Nell'attuare la politica grandiosa e ambiziosa che aveva in animo, Gian Galeazzo si rivolse anzitutto verso est, cercando di ampliare il suo dominio nella direzione del Veneto: a tal fine si alleò, nel 1387, con Francesco da Carrara, signore di Padova, che era già in lotta con Antonio della Scala: a lui sarebbe toccata, in caso di vittoria, Verona e al Carrarese Vicenza. Ma quando il della Scala fu costretto a fuggire da Verona per una sollevazione, il Visconti fece in modo di tenere per sé anche Vicenza. Alle violente ingiurie di Francesco, Gian Galeazzo rispose organizzando contro di lui una nuova lega, in cui entrarono quasi tutti i signori del Veneto, oltre a Mantova e a Venezia. Il Carrarese rinunciò al potere in favore del figlio, Francesco Novello, ma ciò non valse a salvare né l'uno né l'altro, poiché verso la fine del 1388 il Visconti si impadroniva di Padova, Belluno e Feltre, mentre cedeva a Venezia Treviso.

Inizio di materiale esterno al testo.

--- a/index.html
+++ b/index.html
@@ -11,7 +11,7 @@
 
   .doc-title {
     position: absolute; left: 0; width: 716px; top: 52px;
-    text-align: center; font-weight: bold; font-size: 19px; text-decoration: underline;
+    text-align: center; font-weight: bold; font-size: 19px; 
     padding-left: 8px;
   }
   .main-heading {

Tutte queste vittorie, che fecero del Visconti il signore più potente dell'Italia settentrionale, rappresentavano un pericolo non solo per gli altri Stati italiani, ma anche per i sovrani stranieri, che vedevano eliminata la possibilità di intervenire nella penisola, tramite Milano. I più minacciati si sentirono i Fiorentini, i quali infatti si adoperarono attivamente per costituire una lega antiviscontea in grado di abbattere Gian Galeazzo; accettarono gli inviti di Firenze non solo Francesco Novello, che cercava dappertutto nemici contro il Visconti, ma anche il duca di Baviera, Stefano III, e un feudatario francese, Giovanni III d'Armagnac. La guerra ebbe inizio il 3 maggio 1389 e, dopo alterne vicende, i condottieri al servizio del duca di Milano, tra cui il famoso Jacopo dal Verme, ebbero ragione degli avversari: la battaglia decisiva fu combattuta presso Alessandria il 25 luglio 1391 e l'Armagnac, sconfitto e ferito, morì pochi giorni dopo.

Nel gennaio del 1392 si giunse così alla pace che segnò però un insuccesso per il Visconti, in quanto egli fu costretto a restituire Padova al Carrarese. Ma la sua attività politica e diplomatica continuò senza sosta in direzione del Piemonte, dell'Emilia e di Genova. Già nel 1390 si era legato alla corona francese dando la propria figlia Valentina in sposa a Luigi d'Orléans, fratello del re Carlo VI, con Asti per dote. Il 1 maggio 1395 Venceslao concedeva a Gian Galeazzo il titolo di duca di Milano per 100.000 fiorini; l'anno dopo lo investiva della contea di Pavia e nel 1397 lo creava duca di Lombardia: era la solenne investitura, da lui lungamente desiderata.

Ben presto però la lotta contro Firenze riprese accanita. La città toscana seppe abilmente stringere una lega con il re di Francia, Carlo VI, con il Gonzaga, con Francesco Novello, con l'Estense, con Bologna. Nel luglio 1397 le truppe milanesi entrarono nel territorio mantovano, ma sulle prime furono sconfitte a Governolo (28 agosto) e solo più tardi riuscirono a volgere in fuga il nemico a Borgoforte. Una tregua, pose per il momento termine a questa guerra. Ma Firenze rimaneva la nemica irriducibile del Visconti, tanto più che questi le andava suscitando contro sempre nuovi nemici nella stessa Toscana e nell'Umbria, dove Siena, Pisa, Perugia e Assisi riconoscevano il suo dominio. A questo accerchiamento Firenze cercò di sfuggire mediante un'altra lega, in cui entrarono il Carrarese e il nuovo imperatore, Roberto di Baviera (essendo stato Venceslao deposto per aver ceduto i diritti sul ducato di Milano). Anche questa volta però Gian Galeazzo seppe superare ogni pericolo e le sue truppe sconfissero a Brescia, in una memorabile battaglia, i tedeschi di Roberto 24 ottobre 1401). Poi il duca di Milano proseguì instancabile contro il suo più importante nemico, cioè contro Firenze, e il 28 giugno 1402, dopo avere sconfitto le milizie della lega, entrava in Bologna. L'ultima difesa per la città toscana era crollata e questa aspettava con timore l'assalto, ma Gian Galeazzo moriva. La sua fine sembrava disperdere i risultati della sua tenace politica e quasi nulla rimaneva in breve di ciò che la sua alta ambizione aveva creato.